══ Text ══

Google is closer to launching its own video streaming service, which would offer big-budget network TV programming without a cable or satellite subscription.
According executives not authorized to comment, CBS, the most-watched broadcast network, has signed on to provide its programming to the new service. Expected to be called Unplugged, the service would make a small package of channels available to online users for a monthly fee.
The deal was first reported Wednesday by the Wall Street Journal. Google did not comment on the reported deal, and no terms of the agreement with CBS have been disclosed.
The Disney Co. and 21st Century Fox are also said to be close to making deals that will put their broadcast networks and some of their channels on the service, which aims to be a lower-priced alternative to the traditional cable and satellite subscription. Google is said to be planning the launch of Unplugged by the first quarter of 2017.
The service is likely to appeal to viewers 18 to 34 years old, who have been increasingly turning to online sources for video entertainment. The trend has cut into into traditional TV usage over the last five years and led to a decrease in cable and satellite subscriptions. Unplugged will be an opportunity for networks such as CBS, ABC and Fox to recover some of those viewers.
Such packages, known as skinny bundles, are considered a possible alternative to traditional packages that can run well over $100 a month. Google is reportedly looking to price a subscription to Unplugged at less than $35.
Unplugged subscribers will get a live linear feed of CBS' broadcast signal and a small library of recent episodes of its shows that can be played on demand. The service is also expected to let users record shows for playback.
A person familiar with the agreement said it includes CBS telecasts of NFL games. That will give Unplugged a major advantage over CBS' own streaming service, CBS All Access, which gives subscribers all of the network's programs except NFL telecasts. CBS is counting on original programming, such as the new iteration of "Star Trek" and a spin-off of "The Good Wife," to draw viewers to the service, which commands $5.99 a month from subscribers for an ad-supported version.
Michael Morris, an analyst for Guggenheim Partners, estimated CBS will get $3 per subscriber per month from Google for the use of its signal, with the payment going up to $4 later in the deal.
Such a fee would be significantly higher than the $1.50 to $2.50 per subscriber per month CBS currently gets from satellite and cable providers. Morris noted that the deal with Google will give CBS even more leverage in negotiations with those distributors down the road.

═══

_Your tasks:_
1. From the article about Google's streaming service, list every media company said to have signed, or to be close to signing, a deal to put its programming on the service.
2. Answer these from the article about Google's streaming service:
(a) What is the service expected to be called?
(b) What monthly price is Google reportedly aiming for?
(c) What per-subscriber monthly payment did the Guggenheim Partners analyst estimate CBS would get from Google at first?
3. From the article about Google's streaming service, reproduce the part that opens with the words containing "Unplugged subscribers will" and closes with "in the deal.".

══ Data section ══

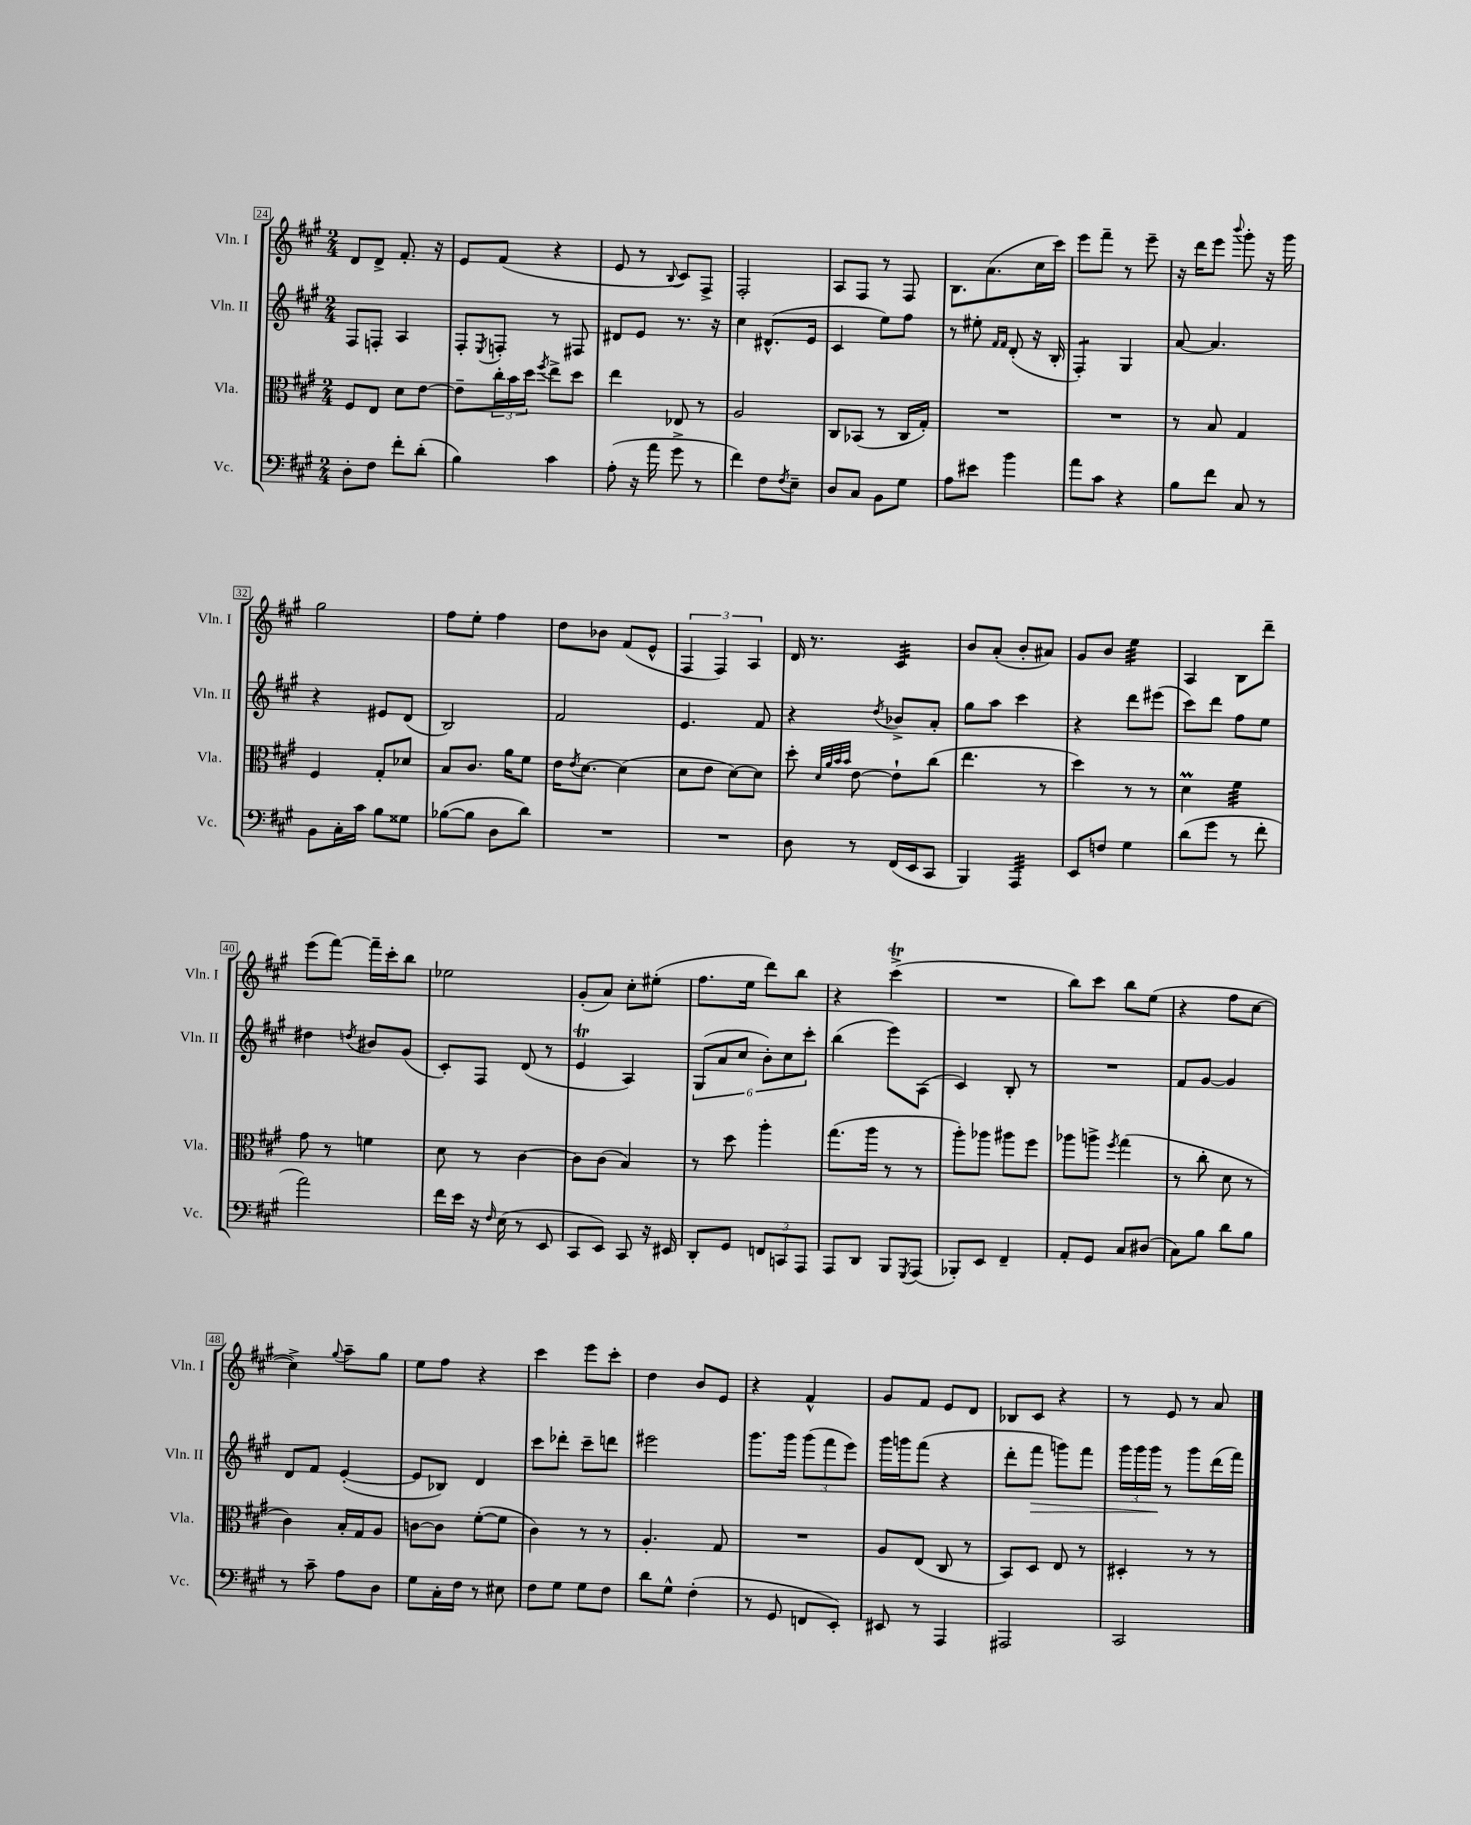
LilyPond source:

═══

_Outputs in order:_
1.
- CBS
- The Disney Co.
- 21st Century Fox

2.
(a) Unplugged
(b) Less than $35 a month
(c) $3 per subscriber per month, rising to $4 later in the deal

3.
Unplugged subscribers will get a live linear feed of CBS' broadcast signal and a small library of recent episodes of its shows that can be played on demand. The service is also expected to let users record shows for playback.
A person familiar with the agreement said it includes CBS telecasts of NFL games. That will give Unplugged a major advantage over CBS' own streaming service, CBS All Access, which gives subscribers all of the network's programs except NFL telecasts. CBS is counting on original programming, such as the new iteration of "Star Trek" and a spin-off of "The Good Wife," to draw viewers to the service, which commands $5.99 a month from subscribers for an ad-supported version.
Michael Morris, an analyst for Guggenheim Partners, estimated CBS will get $3 per subscriber per month from Google for the use of its signal, with the payment going up to $4 later in the deal.